So to build further support for whaling, Japanese whaling advocates have turned to an economic argument.

"It is a tricky issue for Japanese authorities," Patrick Ramage, whale program director at the International Fund for Animal Welfare (IFAW), tells The Christian Science Monitor in a phone interview Tuesday. "They claim they are whaling for non-commercial reasons, but the practice certainly makes no sense economically. $400 million over the past 20 years has been used to prop up a dying industry."

And further scrutiny shows that even those economic incentives are weak. Few fishermen are paid by the government to whale hunt and fish distributors hardly view whale meat as the cash cow of the sea. 

As the Monitor reported in 2014, 95 percent of Japanese never or rarely eat whale meat and 88.8 percent of Japanese had not bought whale meat in the last 12 months. While Japanese may have welcomed whale meat on their plates after World War II, almost 10 million pounds of unsold whale meat now sits in freezers at ports.

The revenue of whale meat sales to markets and restaurants is so low, that it can no longer fund the activity. Whaling now continues because of significant government subsidies, The Japan Times reports.

And according to the IFAW, whaling subsidies are paid for by taxpayer dollars and reallocation of emergency relief funds. Taxpayer subsidies average around 795 million yen (US $9.94 million) annually through Japan’s ICR. Even with government subsidies, the ICR has been operating at a loss over the last five years, the IFAW reports.

If the economic explanations don’t add up, then international opponents are left to look for a larger cultural incentive.

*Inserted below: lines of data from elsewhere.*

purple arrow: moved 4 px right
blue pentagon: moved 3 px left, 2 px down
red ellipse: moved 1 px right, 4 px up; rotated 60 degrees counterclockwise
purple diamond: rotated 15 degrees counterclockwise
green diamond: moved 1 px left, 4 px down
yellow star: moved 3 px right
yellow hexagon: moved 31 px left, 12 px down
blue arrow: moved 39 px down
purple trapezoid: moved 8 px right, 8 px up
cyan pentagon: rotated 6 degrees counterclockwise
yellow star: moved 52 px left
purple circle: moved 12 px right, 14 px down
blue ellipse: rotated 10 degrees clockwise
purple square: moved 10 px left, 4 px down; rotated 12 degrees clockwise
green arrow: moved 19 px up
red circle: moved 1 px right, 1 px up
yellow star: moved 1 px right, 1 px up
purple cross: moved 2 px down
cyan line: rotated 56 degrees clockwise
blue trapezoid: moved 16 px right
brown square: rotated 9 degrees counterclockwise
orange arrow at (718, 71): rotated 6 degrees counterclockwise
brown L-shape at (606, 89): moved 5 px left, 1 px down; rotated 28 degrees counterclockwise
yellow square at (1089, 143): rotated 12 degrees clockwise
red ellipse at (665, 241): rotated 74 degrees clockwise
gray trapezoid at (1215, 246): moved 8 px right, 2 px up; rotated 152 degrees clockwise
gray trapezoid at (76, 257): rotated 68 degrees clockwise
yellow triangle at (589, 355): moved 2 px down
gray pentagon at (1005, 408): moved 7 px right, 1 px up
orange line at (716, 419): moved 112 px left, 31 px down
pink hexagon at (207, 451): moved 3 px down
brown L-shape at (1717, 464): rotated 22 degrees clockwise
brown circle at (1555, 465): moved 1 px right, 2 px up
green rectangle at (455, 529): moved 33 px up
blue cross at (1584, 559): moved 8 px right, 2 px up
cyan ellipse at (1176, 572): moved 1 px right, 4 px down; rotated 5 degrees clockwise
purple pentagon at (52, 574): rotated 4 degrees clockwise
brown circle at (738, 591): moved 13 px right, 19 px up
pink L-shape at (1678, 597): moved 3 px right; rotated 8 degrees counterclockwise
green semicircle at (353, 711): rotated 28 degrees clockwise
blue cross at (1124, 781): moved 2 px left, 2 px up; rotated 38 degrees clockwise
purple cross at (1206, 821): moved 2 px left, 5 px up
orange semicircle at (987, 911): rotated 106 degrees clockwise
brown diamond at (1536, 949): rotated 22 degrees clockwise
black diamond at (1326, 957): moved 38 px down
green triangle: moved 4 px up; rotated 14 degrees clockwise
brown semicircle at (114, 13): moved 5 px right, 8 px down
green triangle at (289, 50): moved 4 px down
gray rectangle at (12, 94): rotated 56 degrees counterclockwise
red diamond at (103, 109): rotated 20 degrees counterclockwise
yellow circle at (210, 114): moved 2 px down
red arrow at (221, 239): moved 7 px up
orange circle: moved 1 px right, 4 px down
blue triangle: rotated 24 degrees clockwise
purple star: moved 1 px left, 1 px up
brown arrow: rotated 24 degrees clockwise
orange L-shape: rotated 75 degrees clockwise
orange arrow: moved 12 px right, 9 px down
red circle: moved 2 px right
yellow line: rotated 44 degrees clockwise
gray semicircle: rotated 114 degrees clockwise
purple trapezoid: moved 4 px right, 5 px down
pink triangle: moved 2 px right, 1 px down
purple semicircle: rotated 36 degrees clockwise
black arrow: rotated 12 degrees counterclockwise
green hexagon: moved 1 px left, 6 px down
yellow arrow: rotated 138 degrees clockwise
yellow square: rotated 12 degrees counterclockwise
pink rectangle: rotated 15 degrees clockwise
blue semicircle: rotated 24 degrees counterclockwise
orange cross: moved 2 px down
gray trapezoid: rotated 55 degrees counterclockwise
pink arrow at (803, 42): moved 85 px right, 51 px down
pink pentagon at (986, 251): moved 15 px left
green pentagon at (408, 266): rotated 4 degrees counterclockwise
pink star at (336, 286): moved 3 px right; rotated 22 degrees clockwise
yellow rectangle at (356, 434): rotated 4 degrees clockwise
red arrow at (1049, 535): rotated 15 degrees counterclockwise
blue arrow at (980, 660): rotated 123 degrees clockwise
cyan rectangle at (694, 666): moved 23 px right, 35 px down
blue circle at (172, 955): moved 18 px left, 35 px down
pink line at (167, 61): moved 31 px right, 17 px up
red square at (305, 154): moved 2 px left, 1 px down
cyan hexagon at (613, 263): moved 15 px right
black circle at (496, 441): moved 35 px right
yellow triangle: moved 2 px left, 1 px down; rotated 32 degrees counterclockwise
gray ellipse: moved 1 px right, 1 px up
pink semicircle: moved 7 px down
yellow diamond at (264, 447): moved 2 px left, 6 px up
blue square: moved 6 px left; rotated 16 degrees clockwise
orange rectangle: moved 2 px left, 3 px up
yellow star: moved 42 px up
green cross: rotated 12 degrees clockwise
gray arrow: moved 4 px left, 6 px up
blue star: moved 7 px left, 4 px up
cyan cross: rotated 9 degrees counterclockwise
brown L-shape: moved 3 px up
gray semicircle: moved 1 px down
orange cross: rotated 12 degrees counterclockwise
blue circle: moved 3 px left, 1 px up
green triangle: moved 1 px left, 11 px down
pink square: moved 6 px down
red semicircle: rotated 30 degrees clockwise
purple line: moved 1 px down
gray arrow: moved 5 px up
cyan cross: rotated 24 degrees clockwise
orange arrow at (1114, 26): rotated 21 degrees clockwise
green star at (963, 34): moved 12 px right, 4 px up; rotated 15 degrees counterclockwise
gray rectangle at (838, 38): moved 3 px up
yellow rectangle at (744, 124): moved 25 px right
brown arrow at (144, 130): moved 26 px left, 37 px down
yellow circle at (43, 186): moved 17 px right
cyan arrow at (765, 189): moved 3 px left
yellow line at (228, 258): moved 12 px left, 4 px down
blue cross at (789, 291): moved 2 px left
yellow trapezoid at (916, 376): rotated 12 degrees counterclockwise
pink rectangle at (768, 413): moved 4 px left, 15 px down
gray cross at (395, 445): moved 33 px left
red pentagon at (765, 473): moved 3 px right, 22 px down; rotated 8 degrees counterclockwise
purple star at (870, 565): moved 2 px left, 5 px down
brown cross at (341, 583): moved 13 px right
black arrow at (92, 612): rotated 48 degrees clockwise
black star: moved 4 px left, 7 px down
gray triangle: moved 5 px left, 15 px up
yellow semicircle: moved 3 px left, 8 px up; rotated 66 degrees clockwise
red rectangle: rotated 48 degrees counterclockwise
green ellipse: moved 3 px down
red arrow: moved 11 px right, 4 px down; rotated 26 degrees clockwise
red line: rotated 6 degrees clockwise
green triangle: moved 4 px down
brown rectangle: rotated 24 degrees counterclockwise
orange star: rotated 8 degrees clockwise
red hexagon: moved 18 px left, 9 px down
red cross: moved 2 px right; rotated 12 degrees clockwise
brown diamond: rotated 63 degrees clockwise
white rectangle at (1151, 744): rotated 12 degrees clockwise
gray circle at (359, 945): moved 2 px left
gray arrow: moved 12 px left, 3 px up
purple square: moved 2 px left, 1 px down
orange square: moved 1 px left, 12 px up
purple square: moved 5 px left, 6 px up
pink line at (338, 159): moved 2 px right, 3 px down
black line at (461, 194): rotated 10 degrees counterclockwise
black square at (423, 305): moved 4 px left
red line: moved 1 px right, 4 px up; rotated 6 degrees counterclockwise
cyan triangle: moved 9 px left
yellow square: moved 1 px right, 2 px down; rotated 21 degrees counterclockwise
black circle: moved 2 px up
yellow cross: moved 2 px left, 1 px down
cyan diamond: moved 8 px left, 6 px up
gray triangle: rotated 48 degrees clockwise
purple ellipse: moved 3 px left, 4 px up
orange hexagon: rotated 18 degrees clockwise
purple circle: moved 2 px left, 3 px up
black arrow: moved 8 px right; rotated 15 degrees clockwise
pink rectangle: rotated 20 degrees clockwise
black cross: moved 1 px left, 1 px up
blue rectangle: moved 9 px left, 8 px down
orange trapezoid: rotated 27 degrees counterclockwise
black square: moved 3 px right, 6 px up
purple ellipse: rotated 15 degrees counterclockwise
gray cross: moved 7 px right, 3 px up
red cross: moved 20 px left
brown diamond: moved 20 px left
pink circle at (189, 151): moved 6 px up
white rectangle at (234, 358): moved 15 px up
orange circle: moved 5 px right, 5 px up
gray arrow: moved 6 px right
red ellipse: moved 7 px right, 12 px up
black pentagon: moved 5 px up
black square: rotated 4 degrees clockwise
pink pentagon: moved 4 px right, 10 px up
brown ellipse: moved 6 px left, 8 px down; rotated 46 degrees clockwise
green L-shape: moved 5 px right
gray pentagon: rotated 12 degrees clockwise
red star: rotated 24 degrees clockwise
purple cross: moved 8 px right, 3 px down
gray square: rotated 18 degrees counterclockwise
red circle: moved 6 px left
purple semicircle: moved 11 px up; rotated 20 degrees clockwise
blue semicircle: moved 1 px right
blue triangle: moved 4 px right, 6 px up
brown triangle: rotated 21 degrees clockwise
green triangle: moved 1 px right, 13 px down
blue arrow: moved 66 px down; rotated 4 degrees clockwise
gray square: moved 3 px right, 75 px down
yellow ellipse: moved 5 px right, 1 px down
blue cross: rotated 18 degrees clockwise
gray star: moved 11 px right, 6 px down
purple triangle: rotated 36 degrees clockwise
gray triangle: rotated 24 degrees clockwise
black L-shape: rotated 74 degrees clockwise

Namely, the Japanese don’t want to be told what to do. 

“When you go out and ask ordinary Japanese about the whaling issue, they’re going to say ‘I don’t eat whale meat, however I don’t like the idea of beef-eating people or pork-eating people saying to Japanese, stop eating whales,’” Joji Morishita, Japan’s commissioner to the International Whaling Commission, explained in a news conference in 2014.

Right-wing activists said at a 2012 pro-whaling rally “Killing the practice of whale hunting is the same as killing the Japanese people.”

Mr. Ramage tells The Monitor that eventually Japan will make the same migration as the US and other countries to a non-whaling culture, but the decision has to be decided in Tokyo not Washington. "They don't appreciate foreigners coming and telling them what to do," he says. 

Because the Japanese consume more fish per capita than any other industrialized nation, safeguarding their whale trade could be a preemptive measure to secure larger fishing rights. Further understanding of this domino theory suggests the Japanese whale trade is less about whales and more about the general Japanese diet. 

Morishita said in an interview in 2000 that ending the Japanese whale trade, even though there are no longer economic benefits to meat sales, would “set a precedent” and “once the principle of treating wildlife as a sustainable resource is compromised, our right to exploit other fish and animal products would be infringed upon.”

And the magazine Shukan Toyo Keizai quoted a government source in 2008 as saying “If we give an inch on the whaling issue, we will also have to back down on tuna.”

"The domino theory applied to the whaling debate may deliver short term support domestically," explains Ramage, "but it doesn't stand up internationally as a reason to go on with whaling on the high seas."

In an earlier version of this story Patrick Ramage's name was misspelled.